Shukri’s interview was the first one that I performed that day. Naturally, as the room was quite full and the people were quite excited to have an opportunity to talk about Palestine, there were many moments of chaos as people talked all at once throughout my interview with Shukri. 

As such, I have done my best to edit his interview to be as understandable as possible. This sometimes looks like jump cuts and other times it looks like the English captioning portraying the essence of what is being said, if not the exact translation. Furthermore, Shukri’s first language is Arabic. As such, some of his Spanish (as well as my own) is not entirely grammatically correct. In these moments, I have opted to correct the grammar as I translate into English, for easy viewer comprehension.

-Lauren Ryan

A Conversation with 94-Year-old Shukri


The following videos were filmed over the course of an hour-and-a-half-long interview with Shukri, a first-generation Palestinian. At the time of the Nakba, Shukri was only 20 years old. As a result of the mass displacement and ethnic cleansing that took place before, during, and after the Nakba, Shukri chose to migrate to Peru, searching for a better life. Shukri was 94 years old at the time of his interview. Despite being on oxygen and in a wheelchair,  it was essential for him to share his story. He was just a young adult when the Nakba occurred, yet he remembers it like it was yesterday.

The day I interviewed him was one of the most impactful days of my life. What stuck out to me was his quiet joy at simply being asked to speak on his experience. Most of the Nakba generation was interviewed on the same day, all in a room together. There was an energy in that room, unlike anything I’d experienced before.

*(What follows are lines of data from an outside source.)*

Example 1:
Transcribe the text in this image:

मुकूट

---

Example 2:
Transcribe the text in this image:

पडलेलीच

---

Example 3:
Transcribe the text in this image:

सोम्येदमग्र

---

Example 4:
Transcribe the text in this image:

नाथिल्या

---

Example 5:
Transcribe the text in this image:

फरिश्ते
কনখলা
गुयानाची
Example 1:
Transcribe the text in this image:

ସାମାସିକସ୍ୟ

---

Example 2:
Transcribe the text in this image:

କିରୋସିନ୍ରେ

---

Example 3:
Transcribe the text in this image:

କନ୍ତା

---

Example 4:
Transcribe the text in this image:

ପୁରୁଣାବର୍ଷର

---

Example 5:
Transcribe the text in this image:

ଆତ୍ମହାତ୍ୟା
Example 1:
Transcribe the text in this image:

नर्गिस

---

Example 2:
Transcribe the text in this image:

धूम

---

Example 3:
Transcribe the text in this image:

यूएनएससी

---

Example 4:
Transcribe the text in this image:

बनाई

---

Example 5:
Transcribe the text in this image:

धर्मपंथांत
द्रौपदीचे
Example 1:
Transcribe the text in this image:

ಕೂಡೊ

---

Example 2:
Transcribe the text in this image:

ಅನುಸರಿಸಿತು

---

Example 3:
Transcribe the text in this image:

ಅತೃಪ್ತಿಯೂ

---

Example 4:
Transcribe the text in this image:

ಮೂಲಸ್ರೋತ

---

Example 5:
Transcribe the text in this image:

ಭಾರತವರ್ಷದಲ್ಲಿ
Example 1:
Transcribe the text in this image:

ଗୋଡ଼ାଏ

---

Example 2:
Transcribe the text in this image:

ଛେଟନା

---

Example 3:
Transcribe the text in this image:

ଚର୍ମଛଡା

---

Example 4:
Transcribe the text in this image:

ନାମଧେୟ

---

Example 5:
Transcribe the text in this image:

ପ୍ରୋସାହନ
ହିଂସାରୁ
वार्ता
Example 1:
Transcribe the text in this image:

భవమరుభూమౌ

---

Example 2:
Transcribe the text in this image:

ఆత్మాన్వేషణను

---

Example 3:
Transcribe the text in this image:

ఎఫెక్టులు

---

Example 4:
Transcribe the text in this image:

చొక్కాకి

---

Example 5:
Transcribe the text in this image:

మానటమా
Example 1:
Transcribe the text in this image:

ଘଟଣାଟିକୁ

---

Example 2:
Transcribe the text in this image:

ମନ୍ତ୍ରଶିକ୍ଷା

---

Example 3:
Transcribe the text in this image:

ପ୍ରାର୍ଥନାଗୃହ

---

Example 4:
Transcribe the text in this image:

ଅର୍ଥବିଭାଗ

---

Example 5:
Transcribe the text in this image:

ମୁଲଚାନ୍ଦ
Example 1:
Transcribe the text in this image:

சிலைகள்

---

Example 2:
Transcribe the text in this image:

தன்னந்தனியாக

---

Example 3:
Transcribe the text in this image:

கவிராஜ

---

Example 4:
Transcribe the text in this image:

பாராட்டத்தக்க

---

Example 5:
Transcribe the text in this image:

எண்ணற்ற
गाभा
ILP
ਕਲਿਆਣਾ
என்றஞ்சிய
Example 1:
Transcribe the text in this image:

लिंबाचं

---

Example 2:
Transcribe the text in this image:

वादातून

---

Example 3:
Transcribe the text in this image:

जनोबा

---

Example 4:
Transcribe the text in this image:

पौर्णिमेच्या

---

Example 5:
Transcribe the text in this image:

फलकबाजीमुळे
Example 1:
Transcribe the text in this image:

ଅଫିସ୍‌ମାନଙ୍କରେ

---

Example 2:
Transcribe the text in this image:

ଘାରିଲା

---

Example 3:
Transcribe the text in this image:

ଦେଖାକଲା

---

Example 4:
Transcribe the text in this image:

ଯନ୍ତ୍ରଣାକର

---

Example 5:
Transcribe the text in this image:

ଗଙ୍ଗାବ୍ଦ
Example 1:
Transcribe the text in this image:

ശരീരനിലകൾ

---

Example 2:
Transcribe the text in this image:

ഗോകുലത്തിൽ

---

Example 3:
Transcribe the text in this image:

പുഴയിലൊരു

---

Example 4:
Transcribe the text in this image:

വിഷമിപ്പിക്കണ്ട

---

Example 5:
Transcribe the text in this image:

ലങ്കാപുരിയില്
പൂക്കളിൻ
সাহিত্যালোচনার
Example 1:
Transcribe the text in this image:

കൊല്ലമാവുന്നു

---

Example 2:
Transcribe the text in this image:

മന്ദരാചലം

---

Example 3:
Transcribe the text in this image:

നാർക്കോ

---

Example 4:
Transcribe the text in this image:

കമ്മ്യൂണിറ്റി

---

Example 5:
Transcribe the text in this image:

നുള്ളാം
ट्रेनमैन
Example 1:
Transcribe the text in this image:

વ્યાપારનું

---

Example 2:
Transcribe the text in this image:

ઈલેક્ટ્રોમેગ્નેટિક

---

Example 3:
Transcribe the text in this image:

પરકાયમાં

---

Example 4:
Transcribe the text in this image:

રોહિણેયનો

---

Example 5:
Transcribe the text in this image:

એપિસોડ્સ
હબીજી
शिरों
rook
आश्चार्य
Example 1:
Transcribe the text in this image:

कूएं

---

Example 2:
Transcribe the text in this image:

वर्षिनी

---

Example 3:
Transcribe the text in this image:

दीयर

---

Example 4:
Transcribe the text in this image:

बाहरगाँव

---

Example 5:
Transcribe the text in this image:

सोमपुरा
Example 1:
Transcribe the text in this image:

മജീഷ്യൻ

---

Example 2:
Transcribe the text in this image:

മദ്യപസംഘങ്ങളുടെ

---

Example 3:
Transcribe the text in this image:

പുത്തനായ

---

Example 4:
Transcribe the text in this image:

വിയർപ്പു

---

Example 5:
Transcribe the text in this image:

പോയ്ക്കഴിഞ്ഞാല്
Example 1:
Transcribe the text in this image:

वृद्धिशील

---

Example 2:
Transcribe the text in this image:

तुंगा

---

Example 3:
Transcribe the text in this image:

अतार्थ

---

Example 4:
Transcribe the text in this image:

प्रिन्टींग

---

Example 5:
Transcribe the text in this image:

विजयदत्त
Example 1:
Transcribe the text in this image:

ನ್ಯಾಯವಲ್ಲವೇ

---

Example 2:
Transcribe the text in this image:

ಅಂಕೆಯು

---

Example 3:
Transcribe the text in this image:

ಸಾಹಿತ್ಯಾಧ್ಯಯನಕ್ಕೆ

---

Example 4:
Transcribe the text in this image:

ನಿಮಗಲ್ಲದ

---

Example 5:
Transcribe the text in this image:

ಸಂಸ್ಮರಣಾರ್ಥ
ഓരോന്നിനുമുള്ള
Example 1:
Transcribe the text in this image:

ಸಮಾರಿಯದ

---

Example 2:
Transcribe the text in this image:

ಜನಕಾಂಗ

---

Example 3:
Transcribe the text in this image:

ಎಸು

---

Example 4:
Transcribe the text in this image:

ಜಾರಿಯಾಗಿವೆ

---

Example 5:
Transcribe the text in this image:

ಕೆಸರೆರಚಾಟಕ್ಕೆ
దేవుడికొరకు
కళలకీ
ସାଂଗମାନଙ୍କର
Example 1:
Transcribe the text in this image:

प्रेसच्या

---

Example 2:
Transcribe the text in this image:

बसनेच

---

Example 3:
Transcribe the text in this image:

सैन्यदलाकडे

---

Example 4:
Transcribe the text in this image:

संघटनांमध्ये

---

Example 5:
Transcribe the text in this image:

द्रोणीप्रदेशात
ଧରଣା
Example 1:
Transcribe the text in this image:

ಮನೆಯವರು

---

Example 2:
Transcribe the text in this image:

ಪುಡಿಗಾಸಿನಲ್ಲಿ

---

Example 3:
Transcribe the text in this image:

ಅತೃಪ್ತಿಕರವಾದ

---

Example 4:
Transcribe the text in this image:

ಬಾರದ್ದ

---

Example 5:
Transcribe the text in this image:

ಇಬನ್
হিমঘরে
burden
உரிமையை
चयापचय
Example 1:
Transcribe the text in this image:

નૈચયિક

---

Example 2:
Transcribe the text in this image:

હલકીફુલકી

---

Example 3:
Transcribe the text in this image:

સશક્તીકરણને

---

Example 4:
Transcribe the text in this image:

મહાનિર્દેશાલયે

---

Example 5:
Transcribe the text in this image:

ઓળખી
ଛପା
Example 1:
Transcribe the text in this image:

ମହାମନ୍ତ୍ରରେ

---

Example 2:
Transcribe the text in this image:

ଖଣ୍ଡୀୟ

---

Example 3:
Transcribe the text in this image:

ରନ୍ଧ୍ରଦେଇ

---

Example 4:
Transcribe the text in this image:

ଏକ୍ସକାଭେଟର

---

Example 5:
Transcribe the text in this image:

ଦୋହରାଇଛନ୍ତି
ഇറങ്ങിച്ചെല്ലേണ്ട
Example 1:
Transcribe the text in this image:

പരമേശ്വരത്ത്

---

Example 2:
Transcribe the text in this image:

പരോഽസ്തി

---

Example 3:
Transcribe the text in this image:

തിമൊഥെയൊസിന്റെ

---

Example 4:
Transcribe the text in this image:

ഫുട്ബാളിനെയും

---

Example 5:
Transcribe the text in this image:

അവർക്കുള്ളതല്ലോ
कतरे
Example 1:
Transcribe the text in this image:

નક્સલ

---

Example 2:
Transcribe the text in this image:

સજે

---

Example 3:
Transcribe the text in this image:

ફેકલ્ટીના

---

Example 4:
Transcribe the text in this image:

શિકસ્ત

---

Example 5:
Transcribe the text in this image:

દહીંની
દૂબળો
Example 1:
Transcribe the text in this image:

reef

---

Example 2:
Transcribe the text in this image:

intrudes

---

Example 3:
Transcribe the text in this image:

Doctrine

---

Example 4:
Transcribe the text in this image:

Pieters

There is something so powerful about all these people who, despite the odds, escaped the brutal colonization of their homelands, all speaking out—sharing their stories with the world and each other.

Shukri’s Story

In this video, Shukri tells the story of his journey as a migrant from Palestine to Lima, Peru due to the Nakba. He explains the difficulties of having much of his family so far away living under an oppressive regime. He also talks about the harsh realities of visiting family and his homelands. He also details the years of his life leading up to the Nakba, especially emphasizing that the Nakba did not simply start and end in 1948.

An Anecdote on life Just before the Nakba: The Boy Scouts

In this video, Shukri discusses the tactics used by Zionists prior to the Nakba itself to get to know the land they were attempting to colonize. When listening to this story, we can draw direct parallels to the ways in which settlers displacing Indigenous peoples in the US attempted to get to know the land via various tactics in order to eventually conquer it. I would like to urge the viewer to think about the real-life devastating affects that this type of strategic colonization has on both the colonized and the colonizer.

Dreams of a free Palestine and the Right to return

In this video, Shukri talks about what a Free Palestine means to him. He states that the want for a Free Palestine is the same as anyone’s wish to have freedom on their lands. He misses his homeland and his people but is unable to return safely. He emphasizes that no degree of separation from Palestine will ever divorce him from his homelands.

Here, Shukri elaborates on the reality that many Palestinians in the diaspora, including him, would love to return to their homelands and live peacefully, but are unable to do so due to the Zionist occupation of their ancestral homelands.

Shukri on Teaching His Children about Palestine

In this video Shukri discusses raising his children and the way that talking about Palestine factored into his parenting.